**Work instruction:**
Below this line is the material. Write out only its lines from the one containing "ring tip: (121, 112)" through the one containing "pinky dip: (165, 97)", both kept, exactly.

**Material shown:**
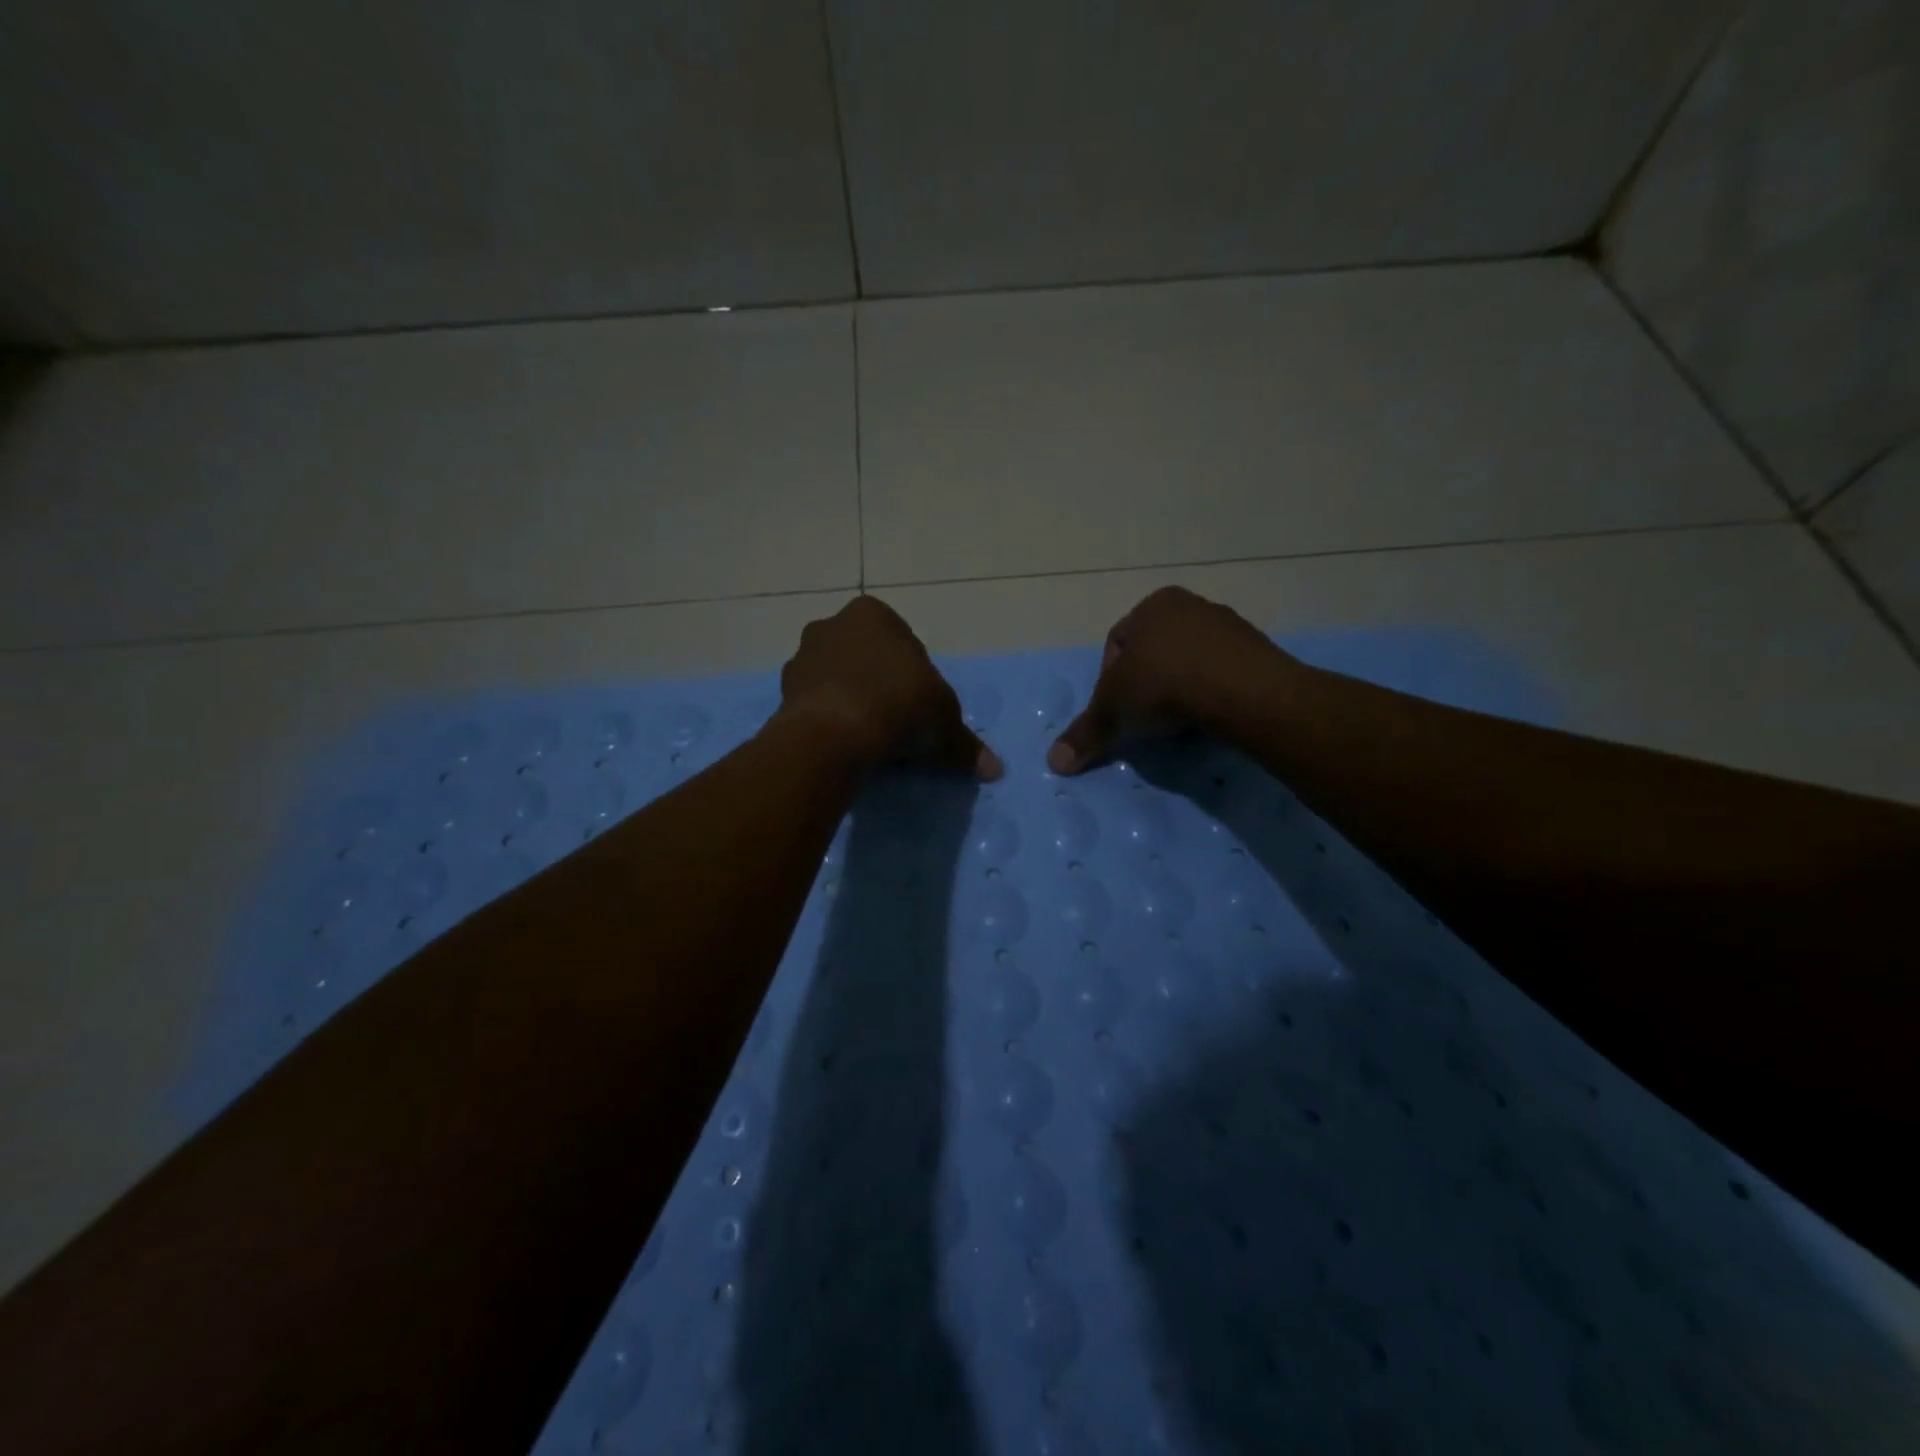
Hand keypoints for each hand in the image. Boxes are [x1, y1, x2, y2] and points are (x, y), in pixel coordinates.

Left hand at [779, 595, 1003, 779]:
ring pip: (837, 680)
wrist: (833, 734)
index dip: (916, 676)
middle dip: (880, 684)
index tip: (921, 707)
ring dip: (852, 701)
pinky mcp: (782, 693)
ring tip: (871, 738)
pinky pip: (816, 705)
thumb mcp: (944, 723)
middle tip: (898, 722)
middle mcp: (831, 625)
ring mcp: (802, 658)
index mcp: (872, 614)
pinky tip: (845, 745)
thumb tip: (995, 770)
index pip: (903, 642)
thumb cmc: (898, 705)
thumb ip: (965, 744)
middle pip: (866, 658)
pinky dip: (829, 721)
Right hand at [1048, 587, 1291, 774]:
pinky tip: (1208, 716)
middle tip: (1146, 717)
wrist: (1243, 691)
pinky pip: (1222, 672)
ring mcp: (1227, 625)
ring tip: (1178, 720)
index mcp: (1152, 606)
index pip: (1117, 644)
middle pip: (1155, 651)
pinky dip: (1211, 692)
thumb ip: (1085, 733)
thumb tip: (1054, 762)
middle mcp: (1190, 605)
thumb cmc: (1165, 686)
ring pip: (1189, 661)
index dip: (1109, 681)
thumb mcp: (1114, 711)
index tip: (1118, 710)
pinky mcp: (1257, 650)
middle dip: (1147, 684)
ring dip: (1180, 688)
==
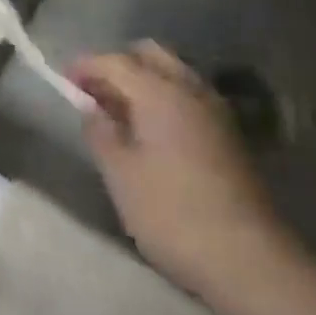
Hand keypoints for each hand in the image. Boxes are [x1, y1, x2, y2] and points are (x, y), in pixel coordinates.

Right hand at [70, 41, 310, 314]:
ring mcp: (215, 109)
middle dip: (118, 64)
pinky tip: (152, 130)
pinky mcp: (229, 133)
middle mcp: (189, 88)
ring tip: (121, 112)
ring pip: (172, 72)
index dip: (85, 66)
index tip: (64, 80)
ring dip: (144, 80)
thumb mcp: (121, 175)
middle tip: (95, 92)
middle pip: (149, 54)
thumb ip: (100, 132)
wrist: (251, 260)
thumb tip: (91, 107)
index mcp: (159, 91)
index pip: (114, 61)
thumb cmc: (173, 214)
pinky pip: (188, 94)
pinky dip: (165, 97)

**Answer for the task:**
ring tip: (121, 112)
ring pip: (172, 72)
index dip: (85, 66)
index tip: (64, 80)
ring dip: (144, 80)
thumb mcp: (121, 175)
middle tip: (95, 92)
middle pip: (149, 54)
thumb ip: (100, 132)
wrist: (251, 260)
thumb tip: (91, 107)
index mcp: (159, 91)
index pip: (114, 61)
thumb cmc: (173, 214)
pinky pip: (188, 94)
pinky dip: (165, 97)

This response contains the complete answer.